*** Ausgewählte Daten ***

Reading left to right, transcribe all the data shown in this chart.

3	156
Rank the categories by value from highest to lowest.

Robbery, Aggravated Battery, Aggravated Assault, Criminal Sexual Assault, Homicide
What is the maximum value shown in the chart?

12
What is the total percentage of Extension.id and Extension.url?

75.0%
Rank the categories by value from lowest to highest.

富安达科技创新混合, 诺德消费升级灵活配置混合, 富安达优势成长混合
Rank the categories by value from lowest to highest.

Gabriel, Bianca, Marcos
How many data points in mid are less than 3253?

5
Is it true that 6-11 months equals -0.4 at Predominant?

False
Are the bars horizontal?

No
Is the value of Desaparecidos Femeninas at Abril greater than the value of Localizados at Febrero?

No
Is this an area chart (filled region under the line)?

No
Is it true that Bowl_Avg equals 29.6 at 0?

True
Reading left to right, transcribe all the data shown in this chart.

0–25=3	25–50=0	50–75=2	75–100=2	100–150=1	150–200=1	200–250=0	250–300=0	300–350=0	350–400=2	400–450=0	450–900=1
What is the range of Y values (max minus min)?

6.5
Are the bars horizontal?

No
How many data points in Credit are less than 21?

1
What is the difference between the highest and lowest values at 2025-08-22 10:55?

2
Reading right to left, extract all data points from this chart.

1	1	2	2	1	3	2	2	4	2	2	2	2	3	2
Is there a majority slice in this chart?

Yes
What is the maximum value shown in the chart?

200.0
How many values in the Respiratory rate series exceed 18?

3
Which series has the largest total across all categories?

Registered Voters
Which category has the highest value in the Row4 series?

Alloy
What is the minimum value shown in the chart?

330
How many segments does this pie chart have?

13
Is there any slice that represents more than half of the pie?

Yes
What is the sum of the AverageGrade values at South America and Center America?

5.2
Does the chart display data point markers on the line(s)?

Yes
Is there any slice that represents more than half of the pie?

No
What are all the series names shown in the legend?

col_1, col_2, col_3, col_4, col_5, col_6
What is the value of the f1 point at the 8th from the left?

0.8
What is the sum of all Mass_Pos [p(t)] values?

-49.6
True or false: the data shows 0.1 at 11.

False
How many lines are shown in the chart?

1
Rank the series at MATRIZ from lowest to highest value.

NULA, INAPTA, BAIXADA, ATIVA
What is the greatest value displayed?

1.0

***

**Aufgabenziel**
Kopieren Sie die obenstehenden Daten vollständig und unverändert, Zeile für Zeile.

**Schriftliche Antwort**
Reading left to right, transcribe all the data shown in this chart.

3	156
Rank the categories by value from highest to lowest.

Robbery, Aggravated Battery, Aggravated Assault, Criminal Sexual Assault, Homicide
What is the maximum value shown in the chart?

12
What is the total percentage of Extension.id and Extension.url?

75.0%
Rank the categories by value from lowest to highest.

富安达科技创新混合, 诺德消费升级灵活配置混合, 富安达优势成长混合
Rank the categories by value from lowest to highest.

Gabriel, Bianca, Marcos
How many data points in mid are less than 3253?

5
Is it true that 6-11 months equals -0.4 at Predominant?

False
Are the bars horizontal?

No
Is the value of Desaparecidos Femeninas at Abril greater than the value of Localizados at Febrero?

No
Is this an area chart (filled region under the line)?

No
Is it true that Bowl_Avg equals 29.6 at 0?

True
Reading left to right, transcribe all the data shown in this chart.

0–25=3	25–50=0	50–75=2	75–100=2	100–150=1	150–200=1	200–250=0	250–300=0	300–350=0	350–400=2	400–450=0	450–900=1
What is the range of Y values (max minus min)?

6.5
Are the bars horizontal?

No
How many data points in Credit are less than 21?

1
What is the difference between the highest and lowest values at 2025-08-22 10:55?

2
Reading right to left, extract all data points from this chart.

1	1	2	2	1	3	2	2	4	2	2	2	2	3	2
Is there a majority slice in this chart?

Yes
What is the maximum value shown in the chart?

200.0
How many values in the Respiratory rate series exceed 18?

3
Which series has the largest total across all categories?

Registered Voters
Which category has the highest value in the Row4 series?

Alloy
What is the minimum value shown in the chart?

330
How many segments does this pie chart have?

13
Is there any slice that represents more than half of the pie?

Yes
What is the sum of the AverageGrade values at South America and Center America?

5.2
Does the chart display data point markers on the line(s)?

Yes
Is there any slice that represents more than half of the pie?

No
What are all the series names shown in the legend?

col_1, col_2, col_3, col_4, col_5, col_6
What is the value of the f1 point at the 8th from the left?

0.8
What is the sum of all Mass_Pos [p(t)] values?

-49.6
True or false: the data shows 0.1 at 11.

False
How many lines are shown in the chart?

1
Rank the series at MATRIZ from lowest to highest value.

NULA, INAPTA, BAIXADA, ATIVA
What is the greatest value displayed?

1.0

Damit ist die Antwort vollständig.